In the entries below, return only the line containing "載っていなかったりするためどの電車に乗ってよいかわ" and those after it, exactly, through the last line.

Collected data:
* * * * * * * * *

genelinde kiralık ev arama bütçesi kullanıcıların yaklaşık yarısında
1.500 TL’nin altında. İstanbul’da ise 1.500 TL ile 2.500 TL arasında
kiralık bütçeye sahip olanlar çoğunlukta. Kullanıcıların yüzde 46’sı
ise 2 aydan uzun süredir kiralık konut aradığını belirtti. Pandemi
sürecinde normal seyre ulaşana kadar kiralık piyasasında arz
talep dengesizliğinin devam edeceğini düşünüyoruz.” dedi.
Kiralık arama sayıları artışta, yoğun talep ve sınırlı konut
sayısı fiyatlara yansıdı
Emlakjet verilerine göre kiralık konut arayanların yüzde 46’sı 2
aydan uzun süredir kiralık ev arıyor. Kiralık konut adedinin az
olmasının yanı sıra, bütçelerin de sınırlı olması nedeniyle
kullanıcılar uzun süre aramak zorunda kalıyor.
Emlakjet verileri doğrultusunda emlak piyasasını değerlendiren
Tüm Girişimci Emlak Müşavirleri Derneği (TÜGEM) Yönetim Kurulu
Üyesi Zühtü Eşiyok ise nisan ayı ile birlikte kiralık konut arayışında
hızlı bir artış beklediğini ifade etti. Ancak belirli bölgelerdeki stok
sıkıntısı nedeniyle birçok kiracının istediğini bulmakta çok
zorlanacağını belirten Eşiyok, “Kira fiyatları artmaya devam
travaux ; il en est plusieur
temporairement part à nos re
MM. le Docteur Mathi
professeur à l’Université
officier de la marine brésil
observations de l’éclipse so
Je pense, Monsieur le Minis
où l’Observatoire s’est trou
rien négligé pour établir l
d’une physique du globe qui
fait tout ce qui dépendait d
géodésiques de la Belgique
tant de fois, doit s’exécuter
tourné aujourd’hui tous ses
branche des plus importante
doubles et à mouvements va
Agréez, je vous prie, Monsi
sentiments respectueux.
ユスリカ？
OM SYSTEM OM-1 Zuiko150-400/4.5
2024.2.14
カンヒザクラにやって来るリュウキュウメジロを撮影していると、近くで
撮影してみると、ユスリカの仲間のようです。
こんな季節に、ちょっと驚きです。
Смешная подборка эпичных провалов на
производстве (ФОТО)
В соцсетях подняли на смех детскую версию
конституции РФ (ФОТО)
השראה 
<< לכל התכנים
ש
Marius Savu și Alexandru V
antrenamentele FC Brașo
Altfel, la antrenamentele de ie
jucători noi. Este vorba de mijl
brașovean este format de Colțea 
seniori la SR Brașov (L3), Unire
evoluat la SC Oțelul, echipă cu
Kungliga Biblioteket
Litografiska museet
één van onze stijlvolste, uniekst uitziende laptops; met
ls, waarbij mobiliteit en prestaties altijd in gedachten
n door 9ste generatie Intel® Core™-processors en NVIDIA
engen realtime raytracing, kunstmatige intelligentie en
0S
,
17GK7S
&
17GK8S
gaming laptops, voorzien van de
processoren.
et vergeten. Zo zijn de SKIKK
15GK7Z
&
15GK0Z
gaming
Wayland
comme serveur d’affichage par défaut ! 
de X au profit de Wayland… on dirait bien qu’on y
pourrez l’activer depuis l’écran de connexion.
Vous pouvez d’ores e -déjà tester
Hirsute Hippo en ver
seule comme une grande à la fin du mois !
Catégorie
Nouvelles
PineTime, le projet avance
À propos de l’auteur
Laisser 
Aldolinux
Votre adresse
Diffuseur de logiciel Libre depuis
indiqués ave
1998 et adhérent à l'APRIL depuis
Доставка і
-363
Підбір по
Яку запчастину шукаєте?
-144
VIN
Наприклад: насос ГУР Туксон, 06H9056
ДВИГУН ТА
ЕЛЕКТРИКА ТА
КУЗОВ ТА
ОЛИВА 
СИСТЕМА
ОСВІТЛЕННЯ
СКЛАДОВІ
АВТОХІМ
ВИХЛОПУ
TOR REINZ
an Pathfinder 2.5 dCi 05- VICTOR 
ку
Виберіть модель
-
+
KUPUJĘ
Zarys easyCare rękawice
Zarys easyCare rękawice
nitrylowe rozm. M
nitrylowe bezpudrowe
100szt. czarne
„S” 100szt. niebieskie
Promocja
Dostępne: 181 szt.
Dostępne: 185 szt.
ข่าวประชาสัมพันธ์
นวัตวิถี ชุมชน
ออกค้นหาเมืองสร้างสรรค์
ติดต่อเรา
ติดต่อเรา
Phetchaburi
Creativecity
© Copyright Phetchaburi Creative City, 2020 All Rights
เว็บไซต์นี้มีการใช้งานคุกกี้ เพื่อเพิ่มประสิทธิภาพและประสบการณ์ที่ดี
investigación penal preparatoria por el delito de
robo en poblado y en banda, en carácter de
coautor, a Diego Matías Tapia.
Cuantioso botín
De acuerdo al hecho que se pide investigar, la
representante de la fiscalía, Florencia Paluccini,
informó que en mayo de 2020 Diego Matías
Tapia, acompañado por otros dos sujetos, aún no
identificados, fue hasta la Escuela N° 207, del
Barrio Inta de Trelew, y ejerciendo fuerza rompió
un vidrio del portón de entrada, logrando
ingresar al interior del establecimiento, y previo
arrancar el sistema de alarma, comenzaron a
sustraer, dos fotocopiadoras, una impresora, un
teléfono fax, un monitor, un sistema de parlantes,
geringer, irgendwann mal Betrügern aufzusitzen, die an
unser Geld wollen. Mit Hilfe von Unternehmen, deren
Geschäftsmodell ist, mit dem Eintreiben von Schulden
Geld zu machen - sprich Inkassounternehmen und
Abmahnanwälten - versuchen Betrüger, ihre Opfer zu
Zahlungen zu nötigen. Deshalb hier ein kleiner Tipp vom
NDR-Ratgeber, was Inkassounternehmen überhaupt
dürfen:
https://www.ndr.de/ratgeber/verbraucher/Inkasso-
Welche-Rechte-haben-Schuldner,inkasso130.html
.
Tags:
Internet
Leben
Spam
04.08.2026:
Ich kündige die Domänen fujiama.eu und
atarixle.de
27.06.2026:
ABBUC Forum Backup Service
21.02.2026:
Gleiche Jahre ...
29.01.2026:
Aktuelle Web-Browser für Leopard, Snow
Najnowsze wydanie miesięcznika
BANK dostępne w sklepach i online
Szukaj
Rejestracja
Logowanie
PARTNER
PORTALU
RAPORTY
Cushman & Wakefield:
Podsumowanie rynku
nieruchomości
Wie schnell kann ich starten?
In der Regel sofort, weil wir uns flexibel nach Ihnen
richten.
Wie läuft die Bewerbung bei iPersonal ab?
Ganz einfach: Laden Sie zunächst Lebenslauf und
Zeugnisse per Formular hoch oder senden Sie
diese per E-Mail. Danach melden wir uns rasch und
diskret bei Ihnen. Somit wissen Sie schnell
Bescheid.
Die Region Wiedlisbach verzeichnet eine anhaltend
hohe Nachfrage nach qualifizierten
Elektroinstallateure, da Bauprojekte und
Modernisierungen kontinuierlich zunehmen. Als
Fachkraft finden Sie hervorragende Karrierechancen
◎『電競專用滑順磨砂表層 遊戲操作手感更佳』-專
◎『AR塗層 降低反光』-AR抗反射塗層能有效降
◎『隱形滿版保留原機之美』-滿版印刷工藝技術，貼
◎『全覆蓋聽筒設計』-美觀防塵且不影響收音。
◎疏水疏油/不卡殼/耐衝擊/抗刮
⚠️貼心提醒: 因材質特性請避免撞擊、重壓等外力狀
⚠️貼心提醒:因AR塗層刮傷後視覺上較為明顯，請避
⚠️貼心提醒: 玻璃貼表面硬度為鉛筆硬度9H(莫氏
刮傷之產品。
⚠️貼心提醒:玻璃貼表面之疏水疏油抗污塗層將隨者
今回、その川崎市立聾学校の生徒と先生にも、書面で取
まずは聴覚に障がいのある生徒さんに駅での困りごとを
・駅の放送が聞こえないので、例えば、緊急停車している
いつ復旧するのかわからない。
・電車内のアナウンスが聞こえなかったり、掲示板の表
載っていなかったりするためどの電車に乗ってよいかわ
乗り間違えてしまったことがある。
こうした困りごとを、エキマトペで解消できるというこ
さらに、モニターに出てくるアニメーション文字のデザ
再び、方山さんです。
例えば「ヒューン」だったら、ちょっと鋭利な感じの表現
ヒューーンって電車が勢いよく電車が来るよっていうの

* * * * * * * * *

**Result**
載っていなかったりするためどの電車に乗ってよいかわ
乗り間違えてしまったことがある。
こうした困りごとを、エキマトペで解消できるというこ
さらに、モニターに出てくるアニメーション文字のデザ
再び、方山さんです。
例えば「ヒューン」だったら、ちょっと鋭利な感じの表現
ヒューーンって電車が勢いよく電車が来るよっていうの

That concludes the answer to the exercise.